These honey soy baked wings have a great balance of savory + sweet; each bite has the perfect amount of crispiness. I can eat wings just fine without side dishes, but this recipe goes well with steamed rice and lightly steamed veggies.

Most folks think you can achieve the ideal crispiness by frying the wings, but think again! Baked wings can give you the dreamiest, crispiest wings you’ve ever wanted. The pairing of ginger + garlic + honey + soy sauce is a wonderful combination of flavors.
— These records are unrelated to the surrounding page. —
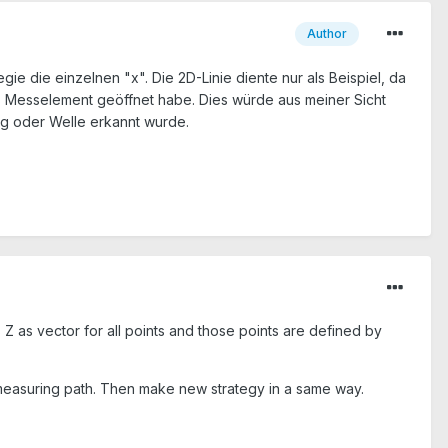
Author
e die einzelnen "x". Die 2D-Linie diente nur als Beispiel, da
as Messelement geöffnet habe. Dies würde aus meiner Sicht
ng oder Welle erkannt wurde.
 Z as vector for all points and those points are defined by
e measuring path. Then make new strategy in a same way.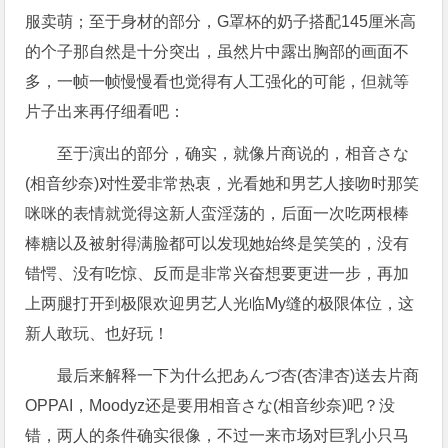
服卖萌；至于身材的部分，G罩杯的奶子搭配145厘米高
的个子那自然是十分突出，虽然片中露出胸部的画面不
多，一帧一帧慢慢看也觉得有人工强化的可能，但就等
片子出来再仔细看吧：
至于演出的部分，确实，就像片商说的，相音さな
(相音纱奈)对性爱非常热衷，光看她和男艺人接吻时那笑
咪咪的表情就觉得这新人蛮淫荡的，后面一次吃两根棒
棒糖以及被射得满脸都可以发现她始终是笑笑的，没有
错愕、没有吃惊、反而是非常兴奋想要更进一步，再加
上两腿打开到极限欢迎男艺人光临My缝的极限体位，这
新人敢玩、也好玩！
最后来解释一下为什么把あんづ杏(杏津杏)送去片商
OPPAI，Moodyz还是要用相音さな(相音纱奈)吧？没
错，两人的条件确实很像，不过一来市场对巨乳小只马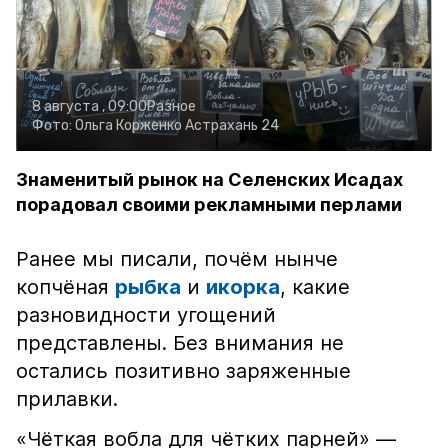
8 августа , 09:00
Разное
Фото:
Ольга Корженко
Астрахань 24
Знаменитый рынок на Селенских Исадах
порадовал своими рекламными перлами
Ранее мы писали, почём нынче
копчёная
рыбка
и
икорка
, какие
разновидности угощений
представлены. Без внимания не
остались позитивно заряженные
прилавки.
«Чёткая вобла для чётких парней» —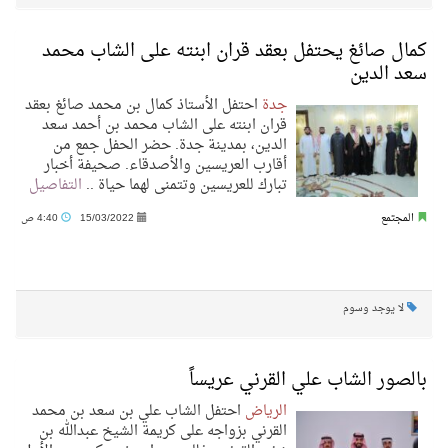
كمال صائغ يحتفل بعقد قران ابنته على الشاب محمد
سعد الدين
جدة
احتفل الأستاذ كمال بن محمد صائغ بعقد
قران ابنته على الشاب محمد بن أحمد سعد
الدين، بمدينة جدة. حضر الحفل جمع من
أقارب العريسين والأصدقاء. صحيفة أخبار
تبارك للعريسين وتتمنى لهما حياة ..
التفاصيل
المجتمع
15/03/2022
4:40 ص
لا يوجد وسوم
بالصور الشاب علي القرني عريساً
الرياض
احتفل الشاب علي بن سعد بن محمد
القرني بزواجه على كريمة الشيخ عبدالله بن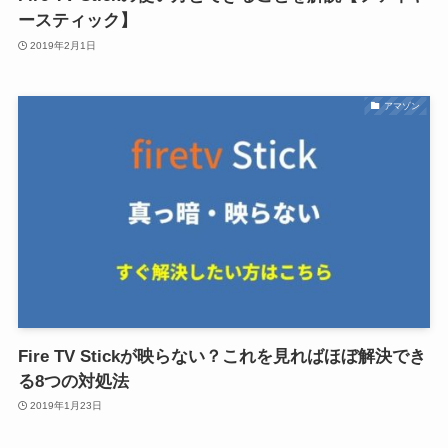
ースティック】
2019年2月1日
アマゾン
Fire TV Stickが映らない？これを見ればほぼ解決でき
る8つの対処法
2019年1月23日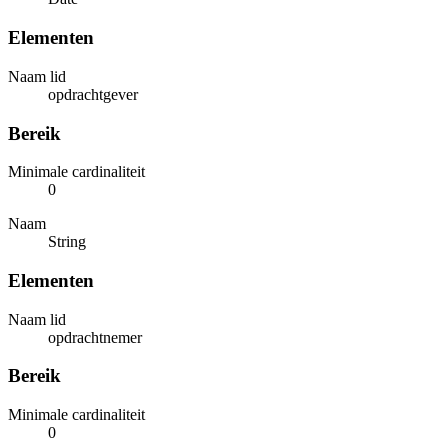
Elementen
Naam lid
opdrachtgever
Bereik
Minimale cardinaliteit
0
Naam
String
Elementen
Naam lid
opdrachtnemer
Bereik
Minimale cardinaliteit
0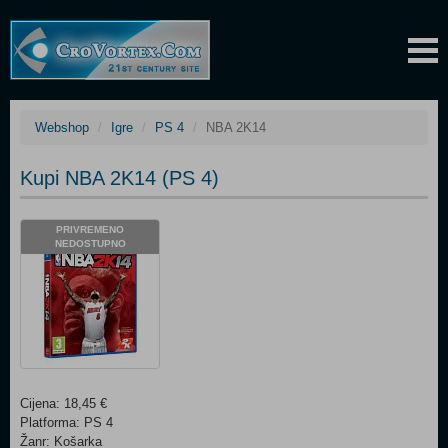
Webshop
Igre
PS 4
NBA 2K14
Kupi NBA 2K14 (PS 4)
PRIVREMENO
NEDOSTUPNO
Cijena: 18,45 €
Platforma: PS 4
Žanr: Košarka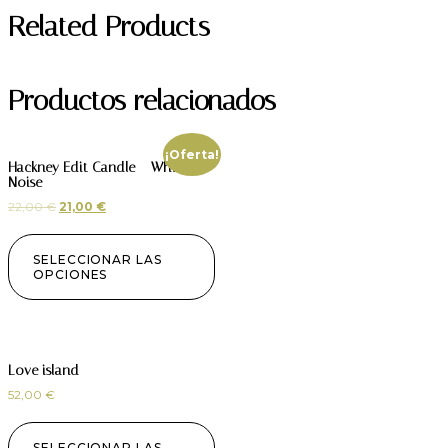
Related Products
Productos relacionados
¡Oferta!
Hackney Edit Candle – White
Noise
22,00
€
21,00
€
SELECCIONAR LAS
OPCIONES
Love island
52,00
€
SELECCIONAR LAS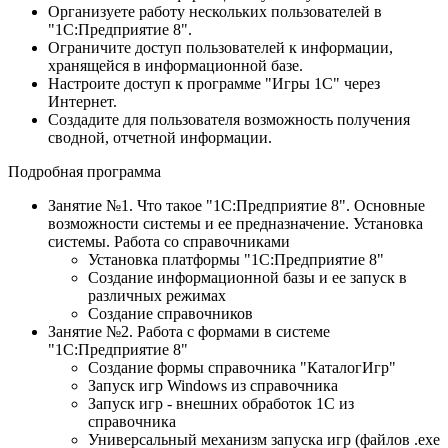
Организуете работу нескольких пользователей в
"1С:Предприятие 8".
Ограничите доступ пользователей к информации,
хранящейся в информационной базе.
Настроите доступ к программе "Игры 1С" через
Интернет.
Создадите для пользователя возможность получения
сводной, отчетной информации.
Подробная программа
Занятие №1. Что такое "1С:Предприятие 8". Основные
возможности системы и ее предназначение. Установка
системы. Работа со справочниками
Установка платформы "1С:Предприятие 8"
Создание информационной базы и ее запуск в
различных режимах
Создание справочников
Занятие №2. Работа с формами в системе
"1С:Предприятие 8"
Создание формы справочника "КаталогИгр"
Запуск игр Windows из справочника
Запуск игр - внешних обработок 1С из
справочника
Универсальный механизм запуска игр (файлов .exe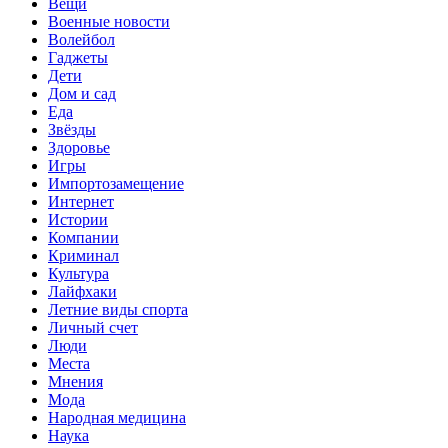
Вещи
Военные новости
Волейбол
Гаджеты
Дети
Дом и сад
Еда
Звёзды
Здоровье
Игры
Импортозамещение
Интернет
Истории
Компании
Криминал
Культура
Лайфхаки
Летние виды спорта
Личный счет
Люди
Места
Мнения
Мода
Народная медицина
Наука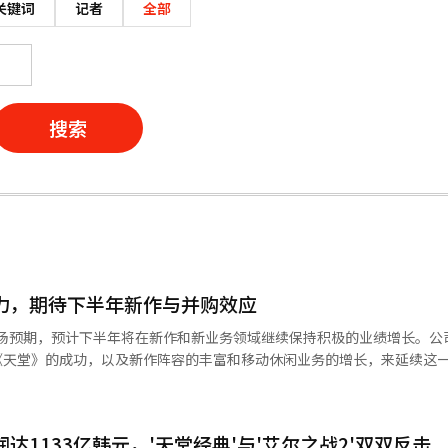
关键词
记者
全部
搜索
发力，期待下半年新作与并购效应
市场预期，预计下半年将在新作和新业务领域继续保持积极的业绩增长。公
《天堂》的成功，以及新作阵容的丰富和移动休闲业务的增长，来延续这
司正在多元化其以多角色在线游戏
。公司计划通过并购（M&A）扩大休闲游戏阵容，并拓展到亚文化和射击等
达1133亿韩元，'天堂经典'与'艾尔之战2'双双反击
亚2》主要吸引了20至30岁的用户，而《天堂经典》则受到了40至50岁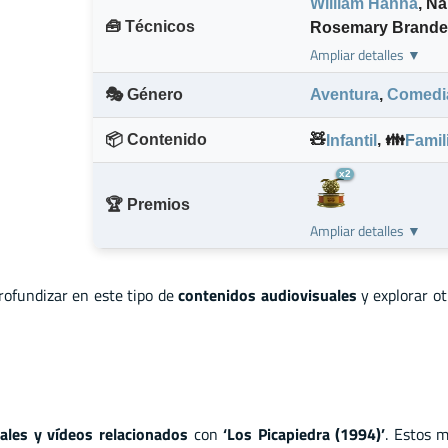
William Hanna
,
Na
🧰 Técnicos
Rosemary Brande
Ampliar detalles ▼
🎭 Género
Aventura
,
Comedi
📦 Contenido
🧸
,
👪
Infantil
Famil
x2
🏆 Premios
Ampliar detalles ▼
profundizar en este tipo de
contenidos audiovisuales
y explorar o
ciales y vídeos relacionados
con
‘Los Picapiedra (1994)’
. Estos m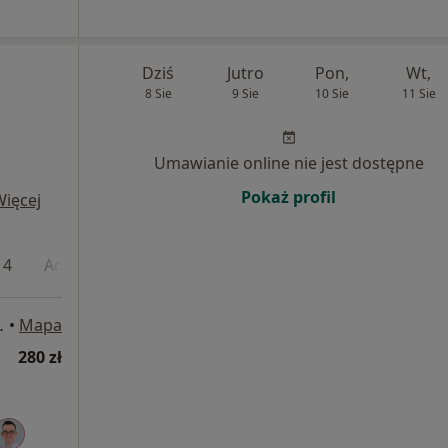
Dziś
Jutro
Pon,
Wt,
8 Sie
9 Sie
10 Sie
11 Sie
Umawianie online nie jest dostępne
Pokaż profil
Więcej
 4
Adres 5
j 97, Warszawa
•
Mapa
280 zł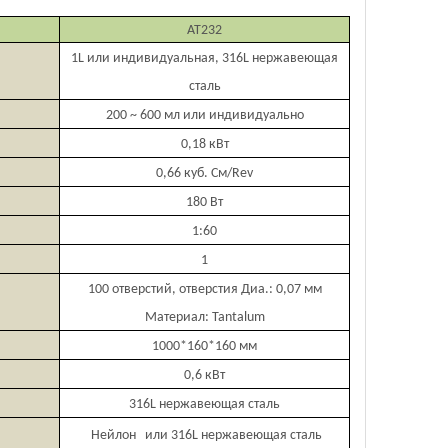
AT232
1L или индивидуальная, 316L нержавеющая
сталь
200 ~ 600 мл или индивидуально
0,18 кВт
0,66 куб. См/Rev
180 Вт
1:60
1
100 отверстий, отверстия Диа.: 0,07 мм
Материал: Tantalum
1000*160*160 мм
0,6 кВт
316L нержавеющая сталь
Нейлон или 316L нержавеющая сталь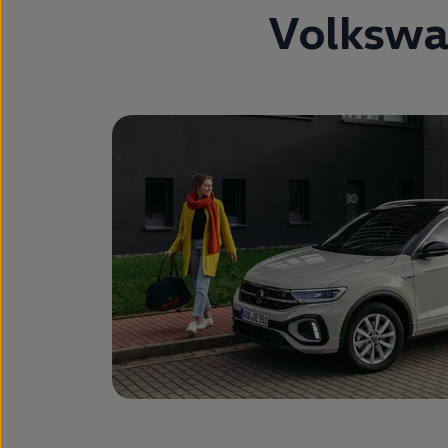
Volksw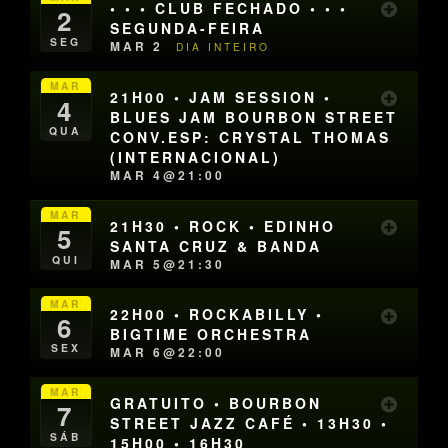
• • • CLUB FECHADO • • •
2
SEGUNDA-FEIRA
SEG
MAR 2
DIA INTEIRO
MAR
21H00 • JAM SESSION •
4
BLUES JAM BOURBON STREET
QUA
CONV.ESP: CRYSTAL THOMAS
(INTERNACIONAL)
MAR 4@21:00
MAR
21H30 • ROCK • EDINHO
5
SANTA CRUZ & BANDA
QUI
MAR 5@21:30
MAR
22H00 • ROCKABILLY •
6
BIGTIME ORCHESTRA
SEX
MAR 6@22:00
MAR
GRATUITO • BOURBON
7
STREET JAZZ CAFÉ • 13H30 •
SÁB
15H00 • 16H30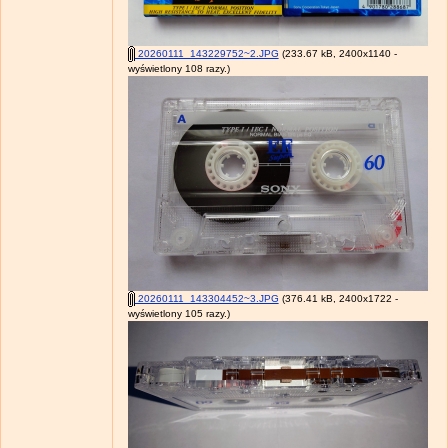
20260111_143229752~2.JPG
(233.67 kB, 2400x1140 -
wyświetlony 108 razy.)
20260111_143304452~3.JPG
(376.41 kB, 2400x1722 -
wyświetlony 105 razy.)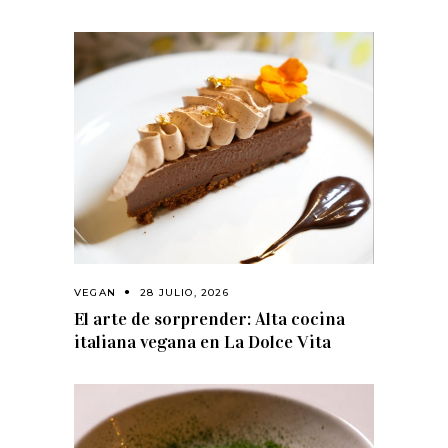
VEGAN
28 JULIO, 2026
El arte de sorprender: Alta cocina
italiana vegana en La Dolce Vita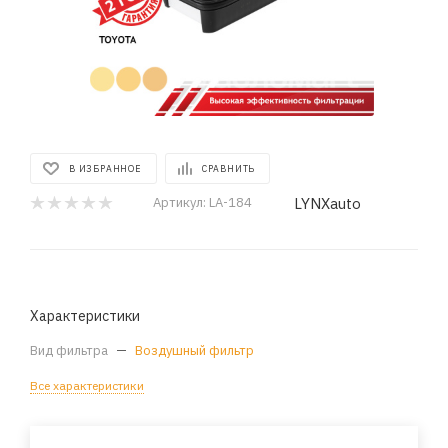
В ИЗБРАННОЕ
СРАВНИТЬ
LYNXauto
Артикул:
LA-184
Характеристики
Вид фильтра
—
Воздушный фильтр
Все характеристики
Some folks cook their wings directly on a sheet pan. I prefer to use a wire rack so that I lose the skin on the pan. If you’re ready for tender, juicy-on-the-inside, crispy-on-the-outside, finger lickin’ good wings, peep the recipe below!

Honey Ginger Wings
Ingredients
- 2 pounds of wings or 20-24 mix (wings and drumettes separated)
- 1½ tablespoons ginger, minced
- 1½ tablespoons garlic, minced
- ¾ teaspoon black pepper
- ¼ cup reduced sodium soy sauce
- 2½ tablepsoons honey
- 2 tablespoons rice vinegar
- 1 tablespoon dark brown sugar
- ¾ teaspoon black pepper
- ½ teaspoon salt
For Garnish
- sesame seeds
Instructions
- Remove tips and separate wings from drumettes.
- In a large stasher bag(can use zip-lock) or bowl, combine marinade ingredients. Whisk to combine brown sugar and honey well. Add the wings and mix well, coating each wing with marinade.
- Place bowl or bag in the refrigerator and marinate for 4 hours.
- Preheat oven to 375°F. Set wire rack in baking sheet.
- Reserve the marinade and place wings on wire rack, leaving space between each one. Roast for 35 mins or until lightly browned.
- Pour marinade in a sauce pan and bring to a light simmer. Cook for 3 mins and turn off heat.
- Once wings are lightly browned, brush each one with marinade, then flip each wing and cook for an additional 35 mins or until lightly browned.
- After last browning, brush the wings one last time and bake for 10 mins.
- Sprinkle with sesame seeds and serve with steamed rice.